6.22 )An ornithologist weighs a bird bone in air and in water to find the bone's density. The mass of the bone in air is 25.0 g and its apparent mass in water is 2.0 g.
a. What mass of water does the bone displace?
b. Calculate the volume of water displaced.
c. Assuming the bone's volume to be equal to that of the water displaced, calculate the density of the bone.
Note: Provide me a solution/formula pls? Thanks!
I will be happy to critique your work.
a. To find the mass of water displaced by the bone, we need to subtract the apparent mass of the bone in water from its mass in air.
Mass of water displaced = Mass of bone in air - Apparent mass of bone in water
Mass of water displaced = 25.0 g - 2.0 g
Mass of water displaced = 23.0 g
b. The volume of water displaced by the bone can be calculated using the formula:
Volume = Mass of water displaced / Density of water
The density of water is approximately 1 g/cm³.
Volume = 23.0 g / 1 g/cm³
Volume = 23.0 cm³
c.

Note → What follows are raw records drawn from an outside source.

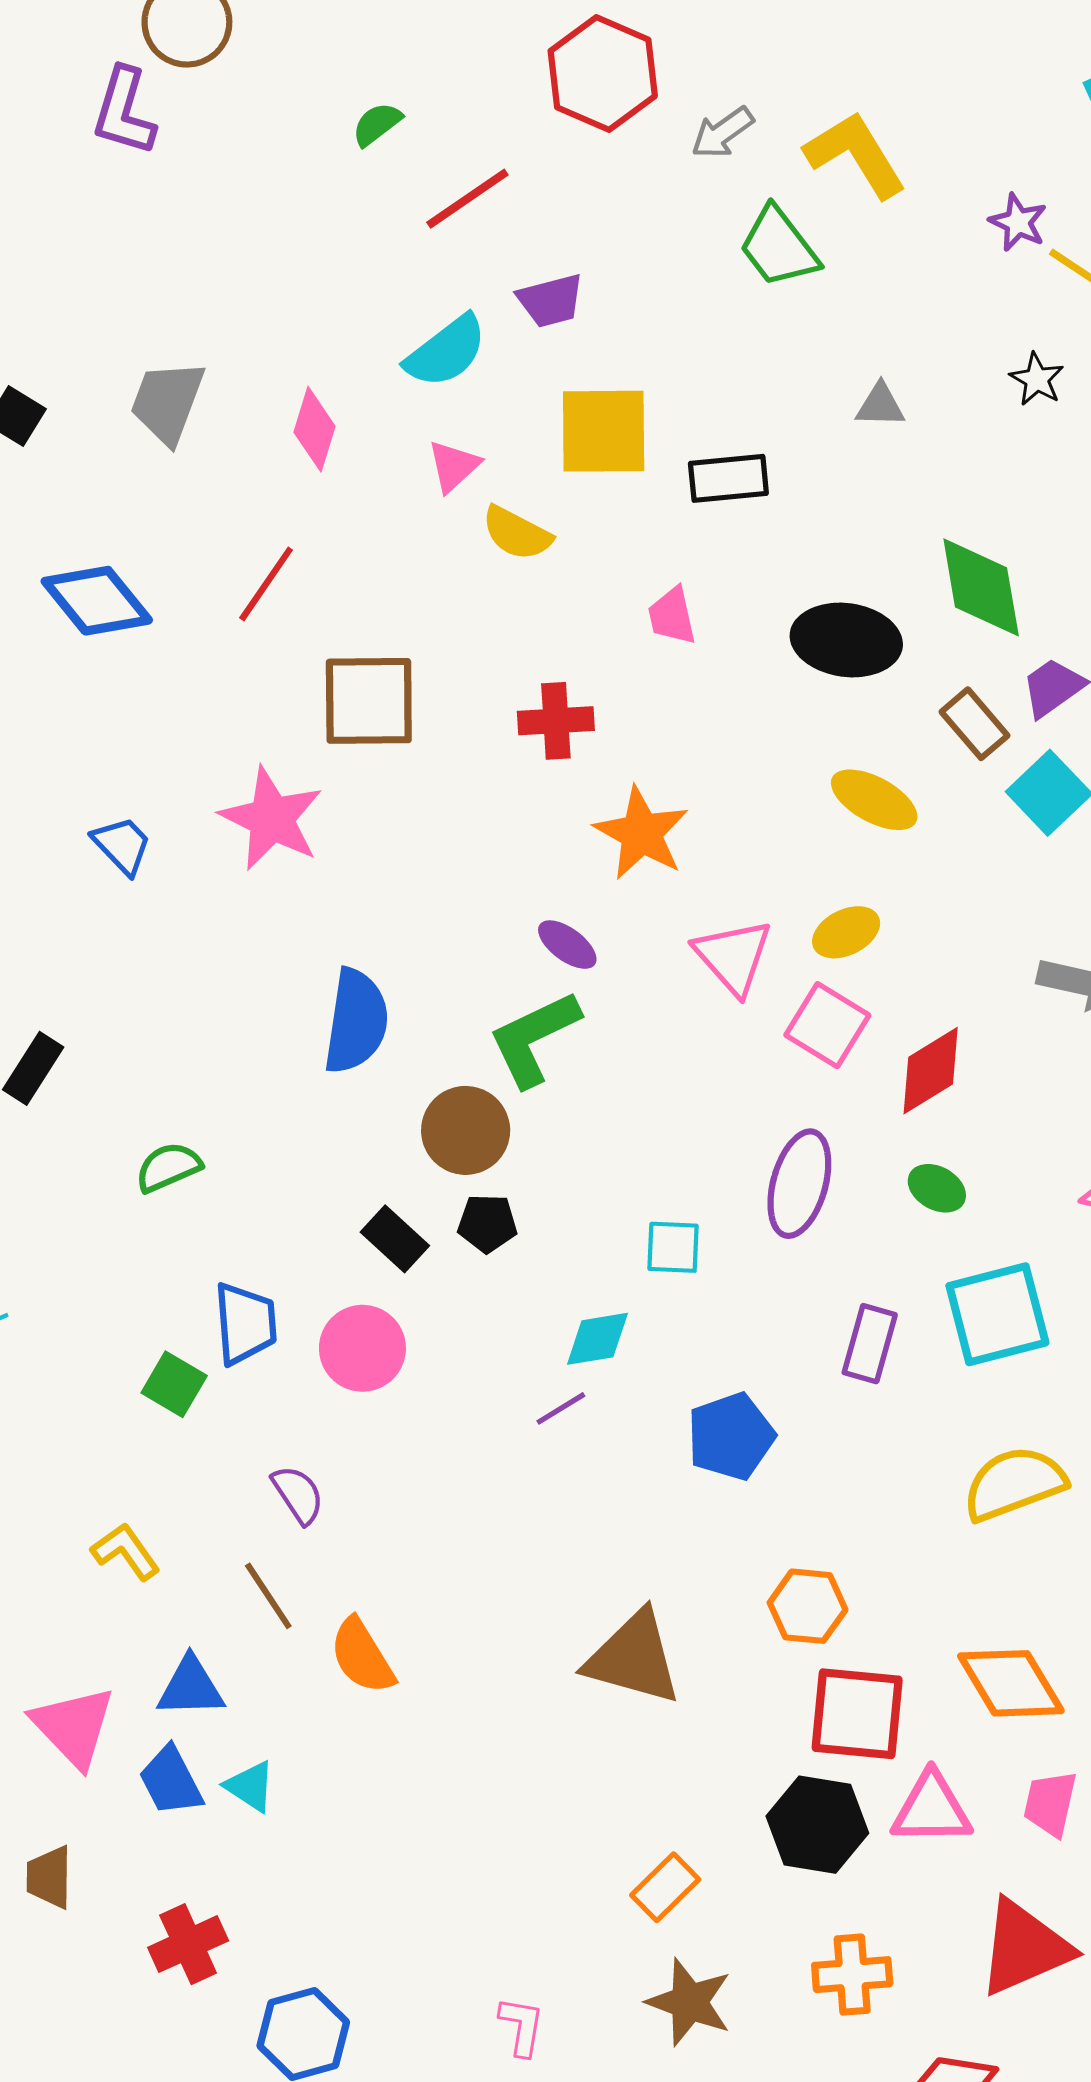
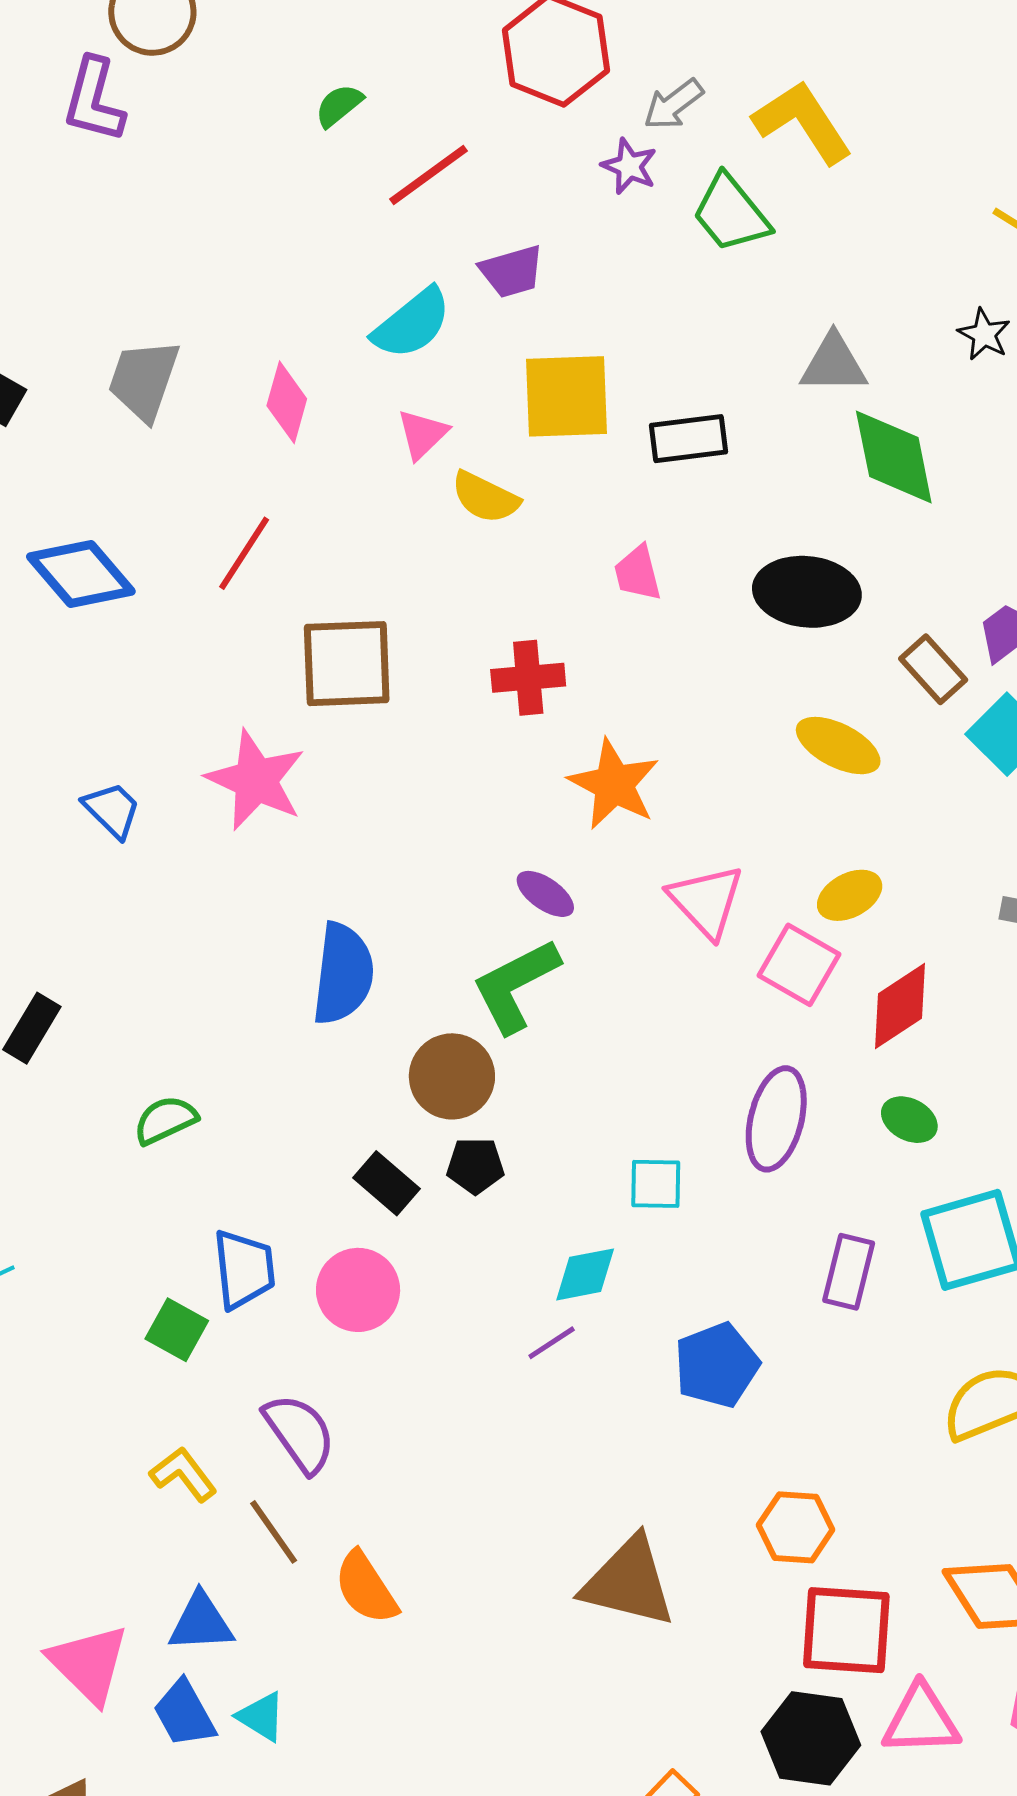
purple star: (1018, 222) -> (629, 166), moved
gray triangle: (880, 405) -> (833, 364), size x1.4
green diamond: (981, 587) -> (894, 457), moved
yellow ellipse: (846, 932) -> (850, 895), moved
purple semicircle: (298, 1495) -> (300, 1433), size x1.4
yellow L-shape: (126, 1551) -> (183, 1474), moved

Assuming the volume of the bone is equal to that of the water displaced, we can calculate the density of the bone using the formula:
Density = Mass of bone in air / Volume
Density = 25.0 g / 23.0 cm³
Density = 1.09 g/cm³
a. To find the mass of water displaced by the bird bone, we need to use Archimedes' principle, which states that the buoyant force experienced by an object submerged in a fluid is equal to the weight of the fluid displaced.
In this case, the mass of the bone in air is 25.0 g, and its apparent mass in water is 2.0 g. The apparent mass is the difference between the mass of the bone in air and the mass of the bone in water.
So, the mass of water displaced by the bone is calculated as follows:
Mass of water displaced = Mass in air - Apparent mass in water
= 25.0 g - 2.0 g
= 23.0 g
Therefore, the mass of water displaced by the bone is 23.0 g.
b. The volume of water displaced can be calculated using the formula:
Volume of water displaced = Mass of water displaced / Density of water
The density of water is typically around 1 g/cm³. So, using the mass of water displaced (23.0 g), we can calculate the volume of water displaced as follows:
Volume of water displaced = 23.0 g / 1 g/cm³
= 23.0 cm³
Therefore, the volume of water displaced by the bone is 23.0 cm³.
c. Assuming the bone's volume to be equal to that of the water displaced, we can calculate the density of the bone by dividing the mass of the bone in air by the volume of water displaced:
Density of bone = Mass of bone in air / Volume of water displaced
Using the given mass of the bone in air (25.0 g) and the calculated volume of water displaced (23.0 cm³), we can calculate the density as follows:
Density of bone = 25.0 g / 23.0 cm³
Therefore, the density of the bone is 1.08 g/cm³.